Yapılacak iş: Sykes-Picot Antlaşması ile başlayan tarih metnini kaldığı yerden alıp sürdürün.

Verilen metin:
◇ ◇ ◇ ◇ ◇

16 Mayıs 1916: Sykes-Picot Antlaşması. Birinci Dünya Savaşı sonrası Britanya, Fransa ve Rusya arasında imzalanan bu gizli anlaşma, Ortadoğu’da nüfuz alanlarının paylaşılmasını öngörüyordu. Bu anlaşmanın Filistin’e ilişkin maddesinde Rusya ile bir istişarede bulunularak bu bölgede uluslararası bir yönetim kurulmasından bahsediliyordu. Araplar bu anlaşmayı Hüseyin-McMahon yazışmasına bir ihanet olarak görmektedir.


2 Kasım 1917: Balfour Deklarasyonu. Britanya Dışişleri Bakanı Arthur James Balfour, 2 Kasım 1917’de Siyonist hareketin lideri Lord Rothschild’e bir mektup göndererek, Filistin topraklarında bir “Musevi devleti” kurulmasına ilişkin Britanya hükümetinin destek vereceğini belirtti. Böylelikle günümüz İsrail’inin Gazze Şeridi, Ürdün ve Batı Şeria’yı kapsayan sınırları çizildi.

Balfour Deklarasyonu’nda;

“Majestelerinin hükümeti, Filistin’de Museviler için milli bir yurt kurulmasını uygun görmektedir ve bu hedefin gerçekleşmesi için elinden geleni yapacaktır. Filistin’deki mevcut Musevi olmayan toplulukların sivil ve dini haklarına ve başka ülkelerde yaşayan Musevilerin sahip oldukları hak ve politik statülerine zarar verecek hiçbir şeyin yapılmayacağı açıkça anlaşılmalıdır” ifadesi yer aldı.
1918: Birinci Dünya Savaşı sonrasında Şerif Hüseyin’in oğulları Suriye, Irak ve Şark’ül Ürdün’de (sonradan Ürdün) tahta geçtiler.

◇ ◇ ◇ ◇ ◇

Verilen bilgiler:
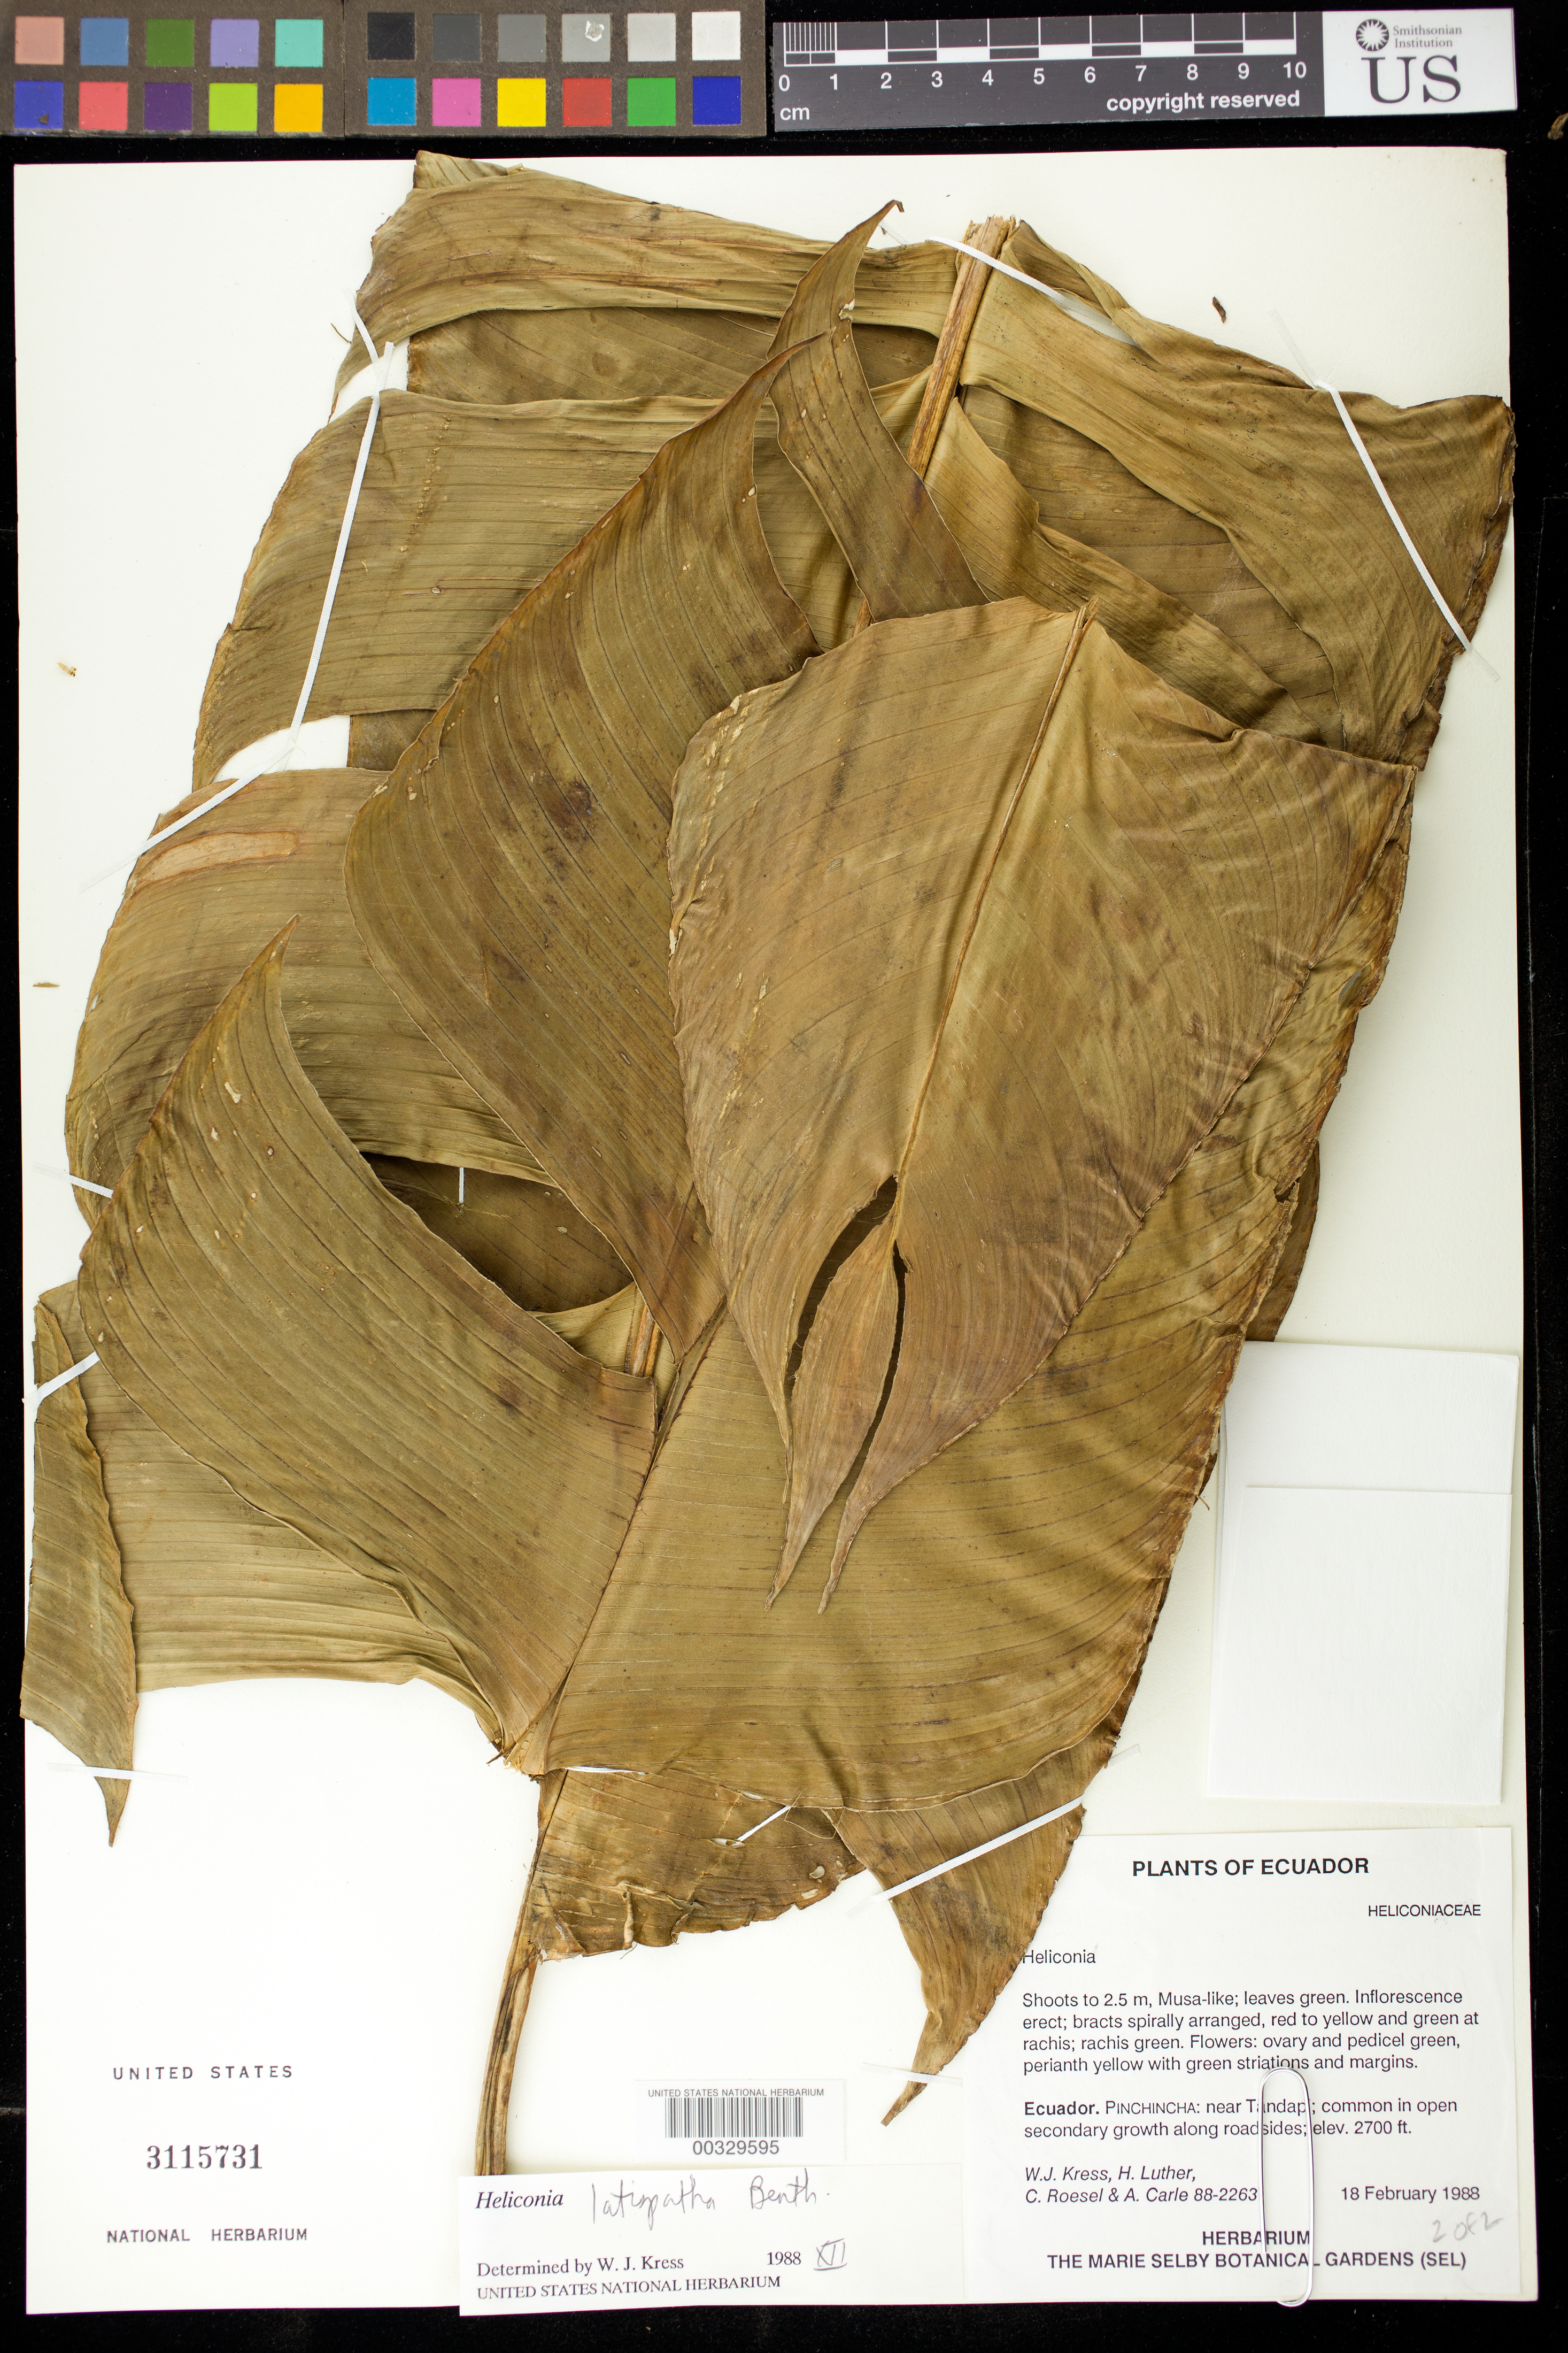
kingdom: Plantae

◇ ◇ ◇ ◇ ◇

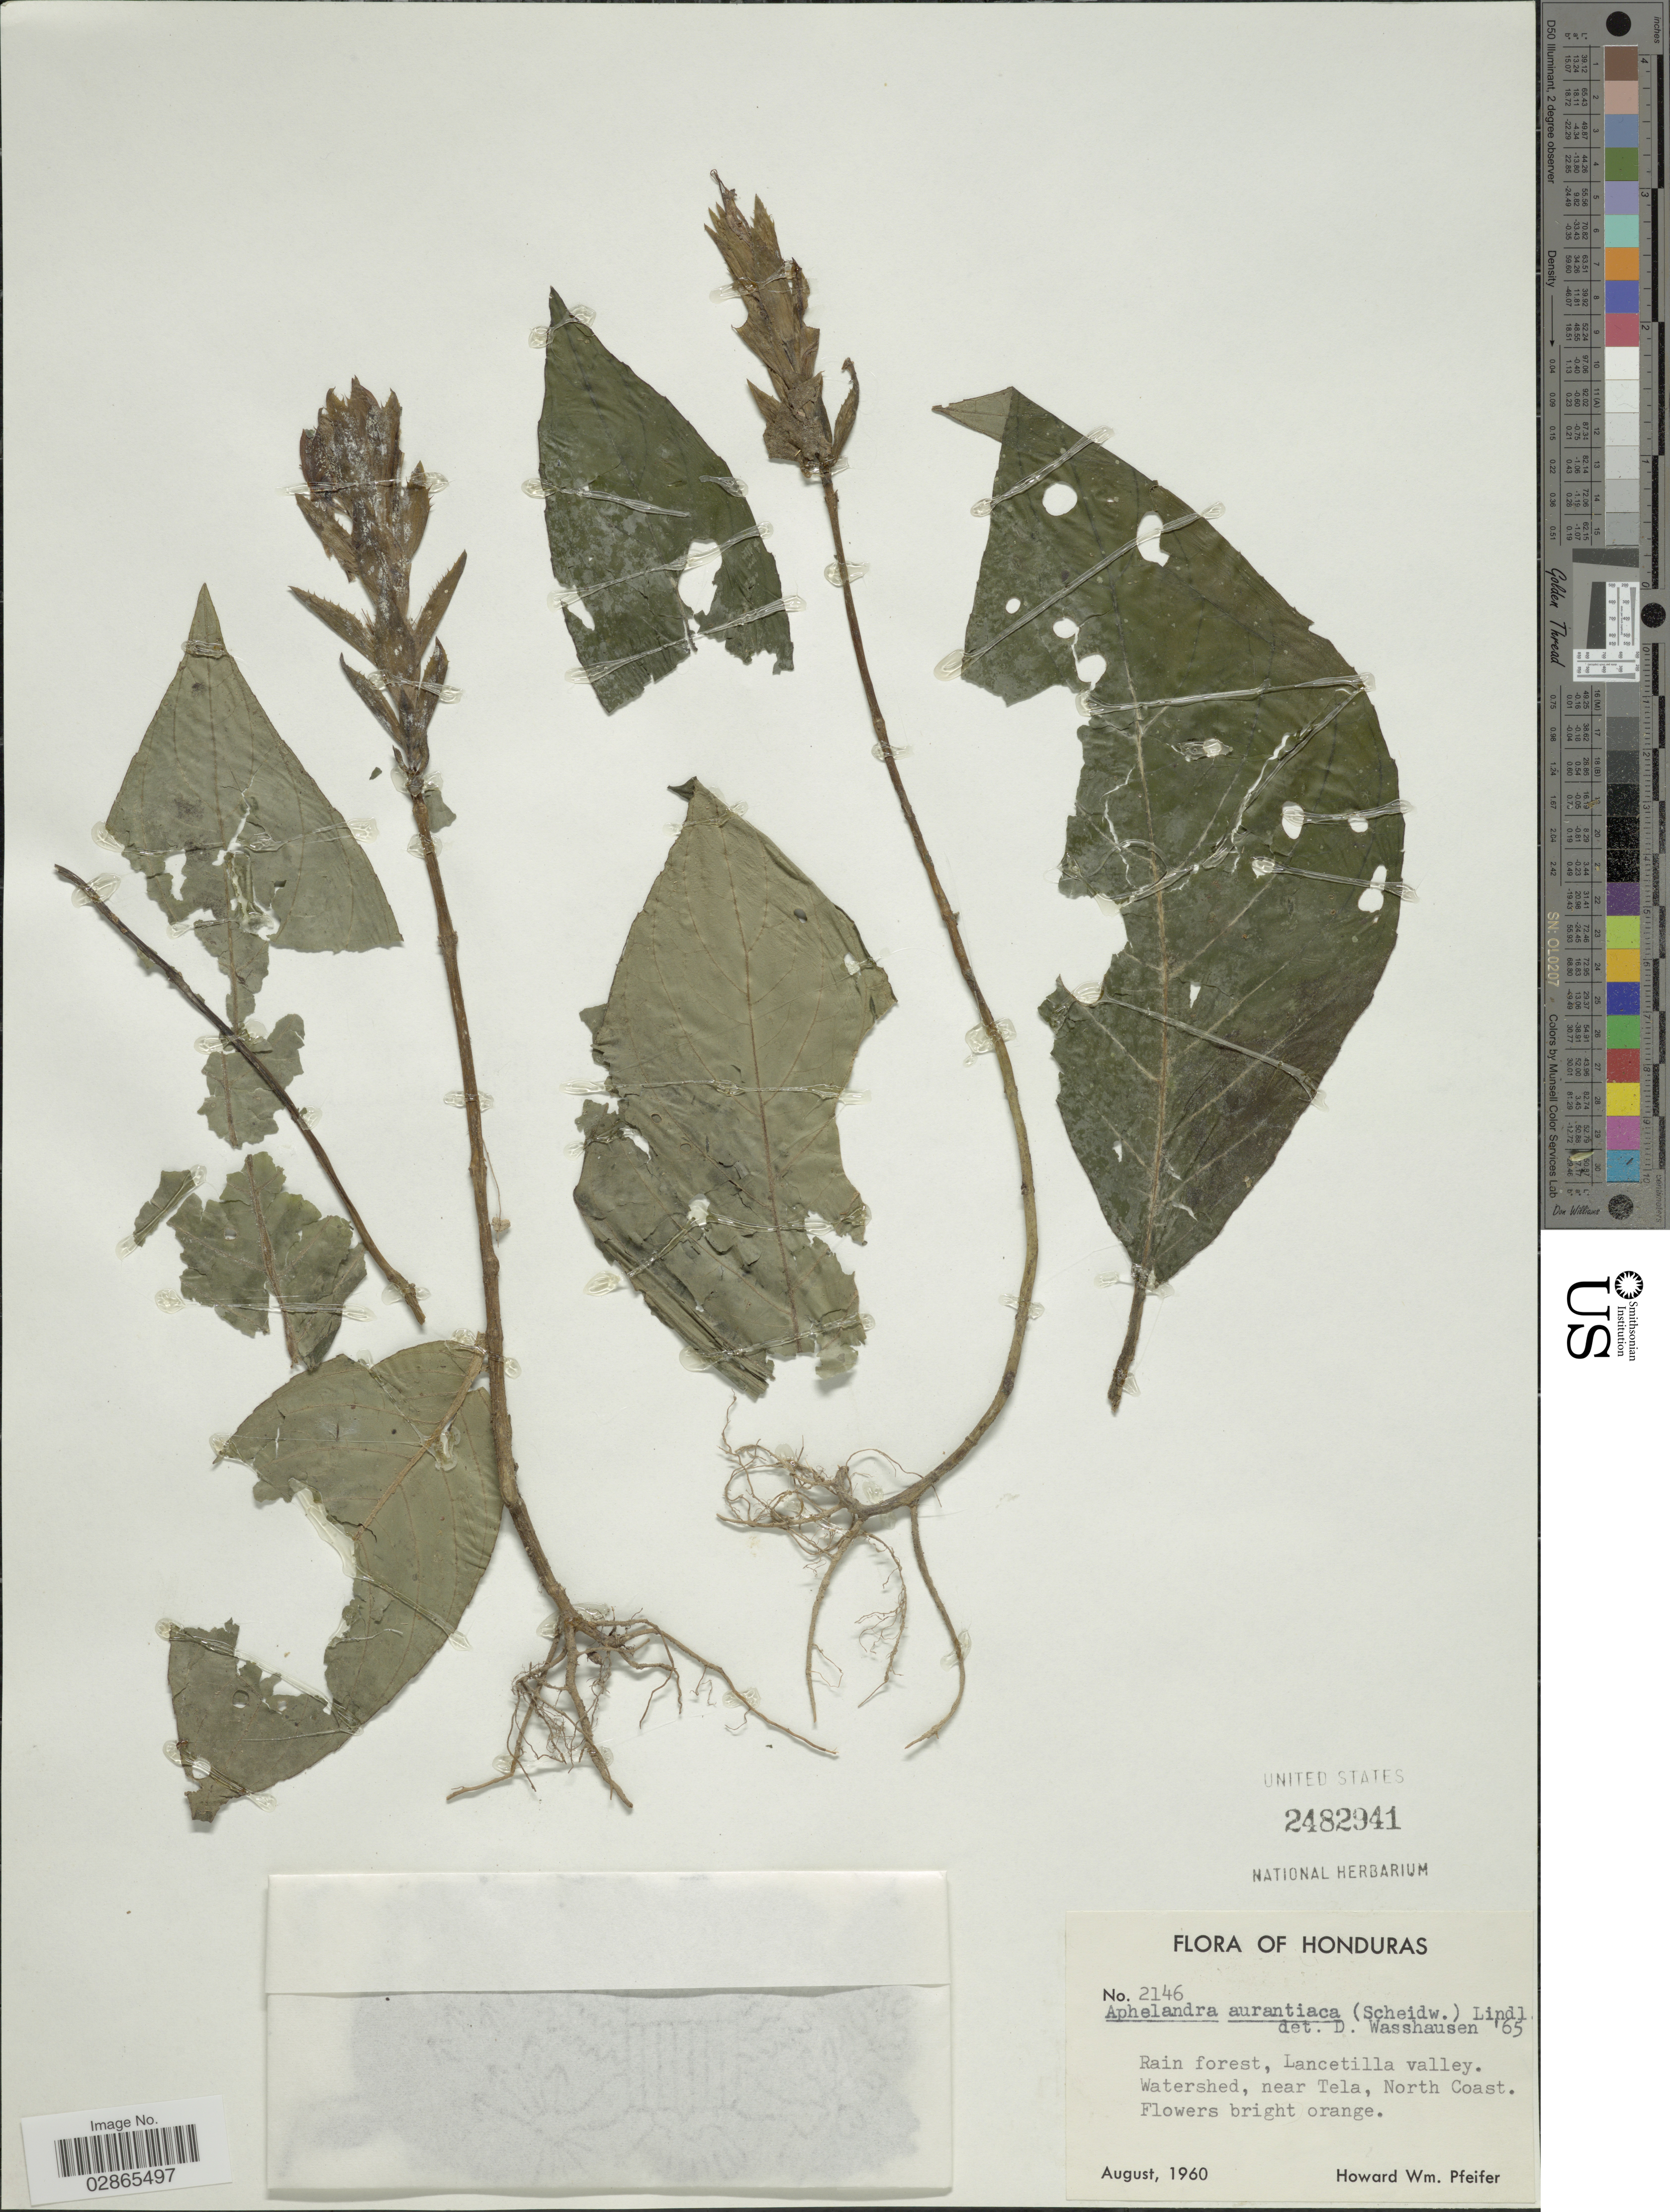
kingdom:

◇ ◇ ◇ ◇ ◇

Yazılı cevap:
1920'ler 

24 Temmuz 1922:  Milletler Cemiyeti, Filistin’in Britanya manda yönetimi altına verilmesi kararı aldı. Siyonizme ilgisini belirten Britanya, Yahudi devleti kurma niyetini de dile getirdi.


1929-1939: Bu dönemde, Avrupa’daki faşizmin şiddetlenmesi ile birlikte yaklaşık 250.000 Yahudi Filistin’e göç etti.
1929: Ağlama Duvarı sebebiyle Müslümanlar ile Yahudiler arasında çatışmalar çıktı. 339 Yahudi (çoğu Araplar tarafından) ve 232 Arap (çoğu Britanya güdümündeki askerler tarafından) yaralanırken, 130 Yahudi ve 116 Arap öldü.
23 Ağustos 1929: Arap isyancılar El Halil’de 67 Yahudi’yi öldürdü.

1930'lar 

1930-35: İzzeddin El-Kassam önderliğinde İslami direniş örgütü Kara El, hem Britanyalı hem de Yahudi sivillere karşı saldırılar düzenledi.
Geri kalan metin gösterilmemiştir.